Check yourself out for sleep week

March 8, 2017 GMT

Bridgeport Hospital has designated the week leading up to Daylight Saving Time — which starts Sunday — as Sleep Awareness Week, and the medical director of Bridgeport Hospital’s Center for Sleep Medicine is asking those with chronic snoring problems to see a sleep medicine specialist for help.

“Ironically, snoring is already an indication that your spouse/partner may already be awake,” said Dr. Armand Wolff in a news release. “Snoring is a classic symptom of sleep apnea, a condition caused by obstruction of the airway. The inability to breathe properly literally wakes up the sleeper - sometimes dozens of times in a single night. The sleeper may have no idea these waking episodes are happening.”

Wolff said other symptoms of sleep apnea can accompany snoring. These include extreme sleepiness during the day, insomnia, inability to focus, irritability and headache. Over a longer period, if the condition is untreated, he says far worse issues may occur - high blood pressure, stroke, heart attack, heart rhythm problems, diabetes, depression and more.

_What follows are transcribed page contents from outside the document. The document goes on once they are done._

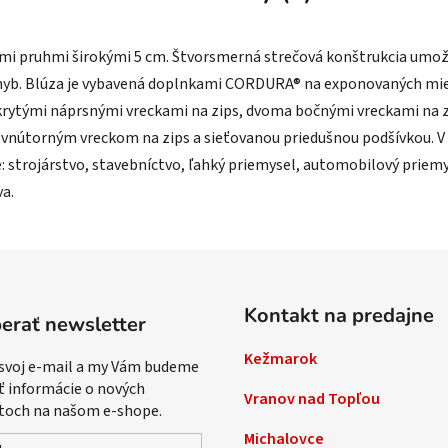
i pruhmi širokými 5 cm. Štvorsmerná strečová konštrukcia umožňu
ohyb. Blúza je vybavená doplnkami CORDURA® na exponovaných mie
ytými náprsnými vreckami na zips, dvoma bočnými vreckami na zi
, vnútorným vreckom na zips a sieťovanou priedušnou podšívkou.
: strojárstvo, stavebníctvo, ľahký priemysel, automobilový priemys
va.
Kontakt na predajne
erať newsletter
Kežmarok
 svoj e-mail a my Vám budeme
ť informácie o nových
Vranov nad Topľou
toch na našom e-shope.
Michalovce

About 40 milion people have sleep apnea nationwide. Treatments for sleep apnea can vary but the usual course of action is wearing a continuous positive airway pressure (CPAP) device, which pumps a gentle stream of air into the airway, keeping it open during sleep. Older and larger CPAP masks covering both nose and mouth have been supplemented in recent years by more comfortable nasal-only models. The Center for Sleep Medicine provides fitting and testing to ensure that each patient has a device that is most comfortable individual tastes.

One risk factor for sleep apnea is obesity, and sometimes, simply losing weight can help alleviate the condition. Surgical options are also available for providing a less obstructed airway.

There has also been a trend toward more home testing, versus spending the night in a sleep lab. This option allows the patient to be fitted with equipment during an office visit, then carry home a portable device that measures breathing patterns, heart rate and other physical activity during sleep. The portable device is then returned to the sleep lab and the results are analyzed.